According to a report in the Journal of the American Medical Association on a Chicago Housing for Health Partnership program that links hospitals working for the homeless and chronically ill patients, the results are quite encouraging. The organization works on an unfortunate and a common situation of ill homeless people who after being discharged from hospitals, end up on the streets and with no regular health care that lead to their health deterioration.
The report informs that stabilizing these patients with regular help could result in fewer medical crises and without them returning to hospitals frequently. This was amply proved even at home care for homeless in Canada.
In a study conducted at Stroger Hospital and Mt. Sinai Hospital in Chicago, over 400 homeless individuals were recruited with some kind of chronic medical conditions and they had participated to test the validity of the hypothesis.
Half of these individuals were assigned to an intervention group. These people were provided with housing and were also provided help by social workers. The other half were provided with “usual care” and were discharged to a respite centre or a shelter.
The study found that there were significant benefits of intervention. The homeless people who received assistance had fewer visits to the emergency department as well as 29 percent fewer hospitalizations at the end of the study period.
That means, the expected benefits come to 49 fewer hospitalization for every 100 homeless adults who were provided assistance as well as 270 fewer hospital days while the figure for emergency department visits were 116 lower.
The report reveals that people get attached to primary care with stable housing and are better positioned to follow the medical advices given.
It is also found for the homeless people at home care for homeless in Toronto find a shelter to sleep and eat and also get regular medicines, there is no need for them to be in and out of hospitals or else from emergency rooms always.

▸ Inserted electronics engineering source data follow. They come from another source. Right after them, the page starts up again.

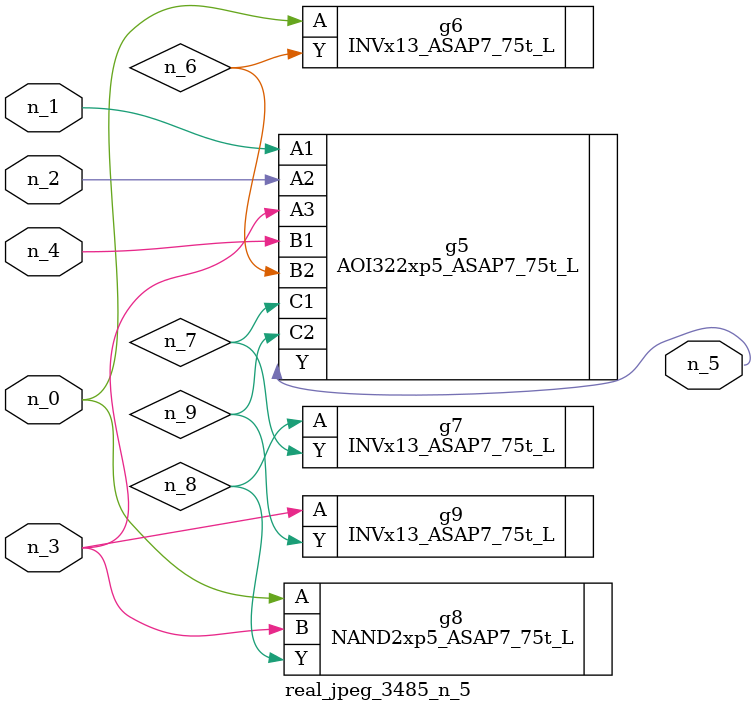
<source format=v>
module real_jpeg_3485_n_5 (n_4, n_0, n_1, n_2, n_3, n_5);

input n_4;
input n_0;
input n_1;
input n_2;
input n_3;

output n_5;

wire n_8;
wire n_6;
wire n_7;
wire n_9;

INVx13_ASAP7_75t_L g6 ( 
.A(n_0),
.Y(n_6)
);

NAND2xp5_ASAP7_75t_L g8 ( 
.A(n_0),
.B(n_3),
.Y(n_8)
);

AOI322xp5_ASAP7_75t_L g5 ( 
.A1(n_1),
.A2(n_2),
.A3(n_3),
.B1(n_4),
.B2(n_6),
.C1(n_7),
.C2(n_9),
.Y(n_5)
);

INVx13_ASAP7_75t_L g9 ( 
.A(n_3),
.Y(n_9)
);

INVx13_ASAP7_75t_L g7 ( 
.A(n_8),
.Y(n_7)
);


endmodule
</source>
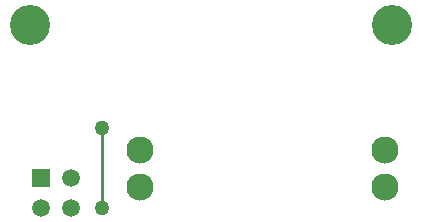
<source format=gbl>
G04*
G04 #@! TF.GenerationSoftware,Altium Limited,Altium Designer,18.1.7 (191)*
G04*
G04 Layer_Physical_Order=2*
G04 Layer_Color=16711680*
%FSLAX25Y25*%
%MOIN*%
G70*
G01*
G75*
%ADD13C,0.01000*%
%ADD26C,0.09055*%
%ADD27R,0.05906X0.05906*%
%ADD28C,0.05906*%
%ADD29C,0.13386*%
%ADD30C,0.05000*%
D13*
X268000Y354000D02*
Y380500D01*
D26*
X362445Y361094D02*
D03*
Y373299D02*
D03*
X280555D02*
D03*
Y361094D02*
D03*
D27*
X247500Y364000D02*
D03*
D28*
X257500D02*
D03*
X247500Y354000D02*
D03*
X257500D02*
D03*
D29*
X364500Y415000D02*
D03*
X244000D02*
D03*
D30*
X268000Y380500D02*
D03*
Y354000D02*
D03*
M02*

</source>
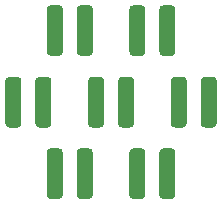
<source format=gbr>
%TF.GenerationSoftware,KiCad,Pcbnew,(5.1.6)-1*%
%TF.CreationDate,2021-11-11T19:19:45-05:00*%
%TF.ProjectId,sevenLEDboard,73657665-6e4c-4454-9462-6f6172642e6b,rev?*%
%TF.SameCoordinates,Original*%
%TF.FileFunction,Soldermask,Bot*%
%TF.FilePolarity,Negative*%
%FSLAX46Y46*%
G04 Gerber Fmt 4.6, Leading zero omitted, Abs format (unit mm)*
G04 Created by KiCad (PCBNEW (5.1.6)-1) date 2021-11-11 19:19:45*
%MOMM*%
%LPD*%
G01*
G04 APERTURE LIST*
G04 APERTURE END LIST*
%TO.C,D7*%
G36*
G01*
X148345000Y-70870300D02*
X148345000Y-74485300D01*
G75*
G02*
X148002500Y-74827800I-342500J0D01*
G01*
X147317500Y-74827800D01*
G75*
G02*
X146975000Y-74485300I0J342500D01*
G01*
X146975000Y-70870300D01*
G75*
G02*
X147317500Y-70527800I342500J0D01*
G01*
X148002500Y-70527800D01*
G75*
G02*
X148345000Y-70870300I0J-342500D01*
G01*
G37*
G36*
G01*
X150885000Y-70870300D02*
X150885000Y-74485300D01*
G75*
G02*
X150542500Y-74827800I-342500J0D01*
G01*
X149857500Y-74827800D01*
G75*
G02*
X149515000Y-74485300I0J342500D01*
G01*
X149515000Y-70870300D01*
G75*
G02*
X149857500Y-70527800I342500J0D01*
G01*
X150542500Y-70527800D01*
G75*
G02*
X150885000Y-70870300I0J-342500D01*
G01*
G37*
%TD*%
%TO.C,D1*%
G36*
G01*
X141345000Y-82994700D02*
X141345000Y-86609700D01*
G75*
G02*
X141002500Y-86952200I-342500J0D01*
G01*
X140317500Y-86952200D01*
G75*
G02*
X139975000Y-86609700I0J342500D01*
G01*
X139975000Y-82994700D01*
G75*
G02*
X140317500Y-82652200I342500J0D01*
G01*
X141002500Y-82652200D01*
G75*
G02*
X141345000Y-82994700I0J-342500D01*
G01*
G37*
G36*
G01*
X143885000Y-82994700D02*
X143885000Y-86609700D01*
G75*
G02*
X143542500Y-86952200I-342500J0D01*
G01*
X142857500Y-86952200D01*
G75*
G02*
X142515000Y-86609700I0J342500D01*
G01*
X142515000Y-82994700D01*
G75*
G02*
X142857500Y-82652200I342500J0D01*
G01*
X143542500Y-82652200D01*
G75*
G02*
X143885000Y-82994700I0J-342500D01*
G01*
G37*
%TD*%
%TO.C,D2*%
G36*
G01*
X148345000Y-82994700D02*
X148345000Y-86609700D01*
G75*
G02*
X148002500Y-86952200I-342500J0D01*
G01*
X147317500Y-86952200D01*
G75*
G02*
X146975000Y-86609700I0J342500D01*
G01*
X146975000Y-82994700D01*
G75*
G02*
X147317500Y-82652200I342500J0D01*
G01*
X148002500Y-82652200D01*
G75*
G02*
X148345000Y-82994700I0J-342500D01*
G01*
G37*
G36*
G01*
X150885000Y-82994700D02*
X150885000Y-86609700D01*
G75*
G02*
X150542500Y-86952200I-342500J0D01*
G01*
X149857500Y-86952200D01*
G75*
G02*
X149515000Y-86609700I0J342500D01*
G01*
X149515000Y-82994700D01*
G75*
G02*
X149857500Y-82652200I342500J0D01*
G01*
X150542500Y-82652200D01*
G75*
G02*
X150885000Y-82994700I0J-342500D01*
G01*
G37*
%TD*%
%TO.C,D3*%
G36*
G01*
X153015000Y-80547500D02*
X153015000Y-76932500D01*
G75*
G02*
X153357500Y-76590000I342500J0D01*
G01*
X154042500Y-76590000D01*
G75*
G02*
X154385000Y-76932500I0J-342500D01*
G01*
X154385000Y-80547500D01*
G75*
G02*
X154042500Y-80890000I-342500J0D01*
G01*
X153357500Y-80890000D01*
G75*
G02*
X153015000Y-80547500I0J342500D01*
G01*
G37*
G36*
G01*
X150475000Y-80547500D02*
X150475000Y-76932500D01*
G75*
G02*
X150817500Y-76590000I342500J0D01*
G01*
X151502500Y-76590000D01*
G75*
G02*
X151845000Y-76932500I0J-342500D01*
G01*
X151845000Y-80547500D01*
G75*
G02*
X151502500Y-80890000I-342500J0D01*
G01*
X150817500Y-80890000D01*
G75*
G02*
X150475000Y-80547500I0J342500D01*
G01*
G37*
%TD*%
%TO.C,D4*%
G36*
G01*
X146015000Y-80547500D02*
X146015000Y-76932500D01*
G75*
G02*
X146357500Y-76590000I342500J0D01*
G01*
X147042500Y-76590000D01*
G75*
G02*
X147385000Y-76932500I0J-342500D01*
G01*
X147385000Y-80547500D01*
G75*
G02*
X147042500Y-80890000I-342500J0D01*
G01*
X146357500Y-80890000D01*
G75*
G02*
X146015000Y-80547500I0J342500D01*
G01*
G37*
G36*
G01*
X143475000Y-80547500D02*
X143475000Y-76932500D01*
G75*
G02*
X143817500Y-76590000I342500J0D01*
G01*
X144502500Y-76590000D01*
G75*
G02*
X144845000Y-76932500I0J-342500D01*
G01*
X144845000Y-80547500D01*
G75*
G02*
X144502500Y-80890000I-342500J0D01*
G01*
X143817500Y-80890000D01*
G75*
G02*
X143475000Y-80547500I0J342500D01*
G01*
G37*
%TD*%
%TO.C,D5*%
G36*
G01*
X139015000Y-80547500D02*
X139015000Y-76932500D01*
G75*
G02*
X139357500Y-76590000I342500J0D01*
G01*
X140042500Y-76590000D01*
G75*
G02*
X140385000Y-76932500I0J-342500D01*
G01*
X140385000Y-80547500D01*
G75*
G02*
X140042500Y-80890000I-342500J0D01*
G01*
X139357500Y-80890000D01*
G75*
G02*
X139015000Y-80547500I0J342500D01*
G01*
G37*
G36*
G01*
X136475000Y-80547500D02*
X136475000Y-76932500D01*
G75*
G02*
X136817500Y-76590000I342500J0D01*
G01*
X137502500Y-76590000D01*
G75*
G02*
X137845000Y-76932500I0J-342500D01*
G01*
X137845000Y-80547500D01*
G75*
G02*
X137502500Y-80890000I-342500J0D01*
G01*
X136817500Y-80890000D01*
G75*
G02*
X136475000Y-80547500I0J342500D01*
G01*
G37*
%TD*%
%TO.C,D6*%
G36*
G01*
X141345000Y-70870300D02*
X141345000Y-74485300D01*
G75*
G02*
X141002500Y-74827800I-342500J0D01*
G01*
X140317500Y-74827800D01*
G75*
G02*
X139975000Y-74485300I0J342500D01*
G01*
X139975000Y-70870300D01*
G75*
G02*
X140317500Y-70527800I342500J0D01*
G01*
X141002500Y-70527800D01*
G75*
G02*
X141345000Y-70870300I0J-342500D01*
G01*
G37*
G36*
G01*
X143885000Y-70870300D02*
X143885000Y-74485300D01*
G75*
G02*
X143542500Y-74827800I-342500J0D01*
G01*
X142857500Y-74827800D01*
G75*
G02*
X142515000Y-74485300I0J342500D01*
G01*
X142515000Y-70870300D01*
G75*
G02*
X142857500Y-70527800I342500J0D01*
G01*
X143542500Y-70527800D01*
G75*
G02*
X143885000Y-70870300I0J-342500D01*
G01*
G37*
%TD*%
M02*

</source>
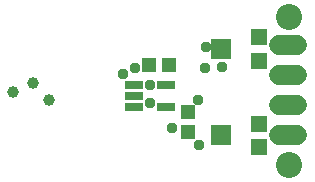
<source format=gbr>
G04 EAGLE Gerber RS-274X export*
G75*
%MOMM*%
%FSLAX34Y34*%
%LPD*%
%AMOC8*
5,1,8,0,0,1.08239X$1,22.5*%
G01*
%ADD10C,2.203200*%
%ADD11R,1.524000X0.762000*%
%ADD12R,1.203200X1.303200*%
%ADD13R,1.283200X1.253200*%
%ADD14C,1.727200*%
%ADD15R,1.403200X1.403200*%
%ADD16R,1.703200X1.803200*%
%ADD17C,0.990600*%
%ADD18C,0.959600*%


D10*
X168750Y-50000D03*
X168750Y75000D03*
D11*
X37022Y17348D03*
X37022Y7950D03*
X37022Y-1448D03*
X64454Y-1448D03*
X64454Y17348D03*
D12*
X67048Y34130D03*
X50048Y34130D03*
D13*
X82708Y-5170D03*
X82708Y-22670D03*
D14*
X160505Y51250D02*
X175745Y51250D01*
X175745Y25850D02*
X160505Y25850D01*
X160505Y450D02*
X175745Y450D01*
X175745Y-24950D02*
X160505Y-24950D01*
D15*
X143375Y37875D03*
X143375Y57875D03*
D16*
X110875Y47875D03*
D15*
X143500Y-35250D03*
X143500Y-15250D03*
D16*
X111000Y-25250D03*
D17*
X-48260Y19050D03*
D18*
X91440Y5080D03*
X111760Y33020D03*
X69850Y-19050D03*
D17*
X-34290Y5080D03*
D18*
X97790Y31750D03*
X92710Y-33020D03*
X50800Y17780D03*
X98069Y49530D03*
X38100Y31750D03*
X50800Y2540D03*
X27739Y26670D03*
D17*
X-64770Y11430D03*
M02*

</source>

As an example, the report cited the case of Sam, a middle-aged homeless man who had arthritis, gout and cirrhosis of the liver and was involved in the study, often waking up “disoriented and dizzy” earlier than usual and kept drinking till he came across Stroger Hospital. There a social worker asked him to enroll in the study that he told was the turning point in his life. Soon he forgot his miseries that he underwent beforehand as he got an apartment and got regular health care. Now he does not drink anymore and is leading a healthy lifestyle.
The program is still in progress as the authorities find it bringing such a sea change in the life of the homeless people.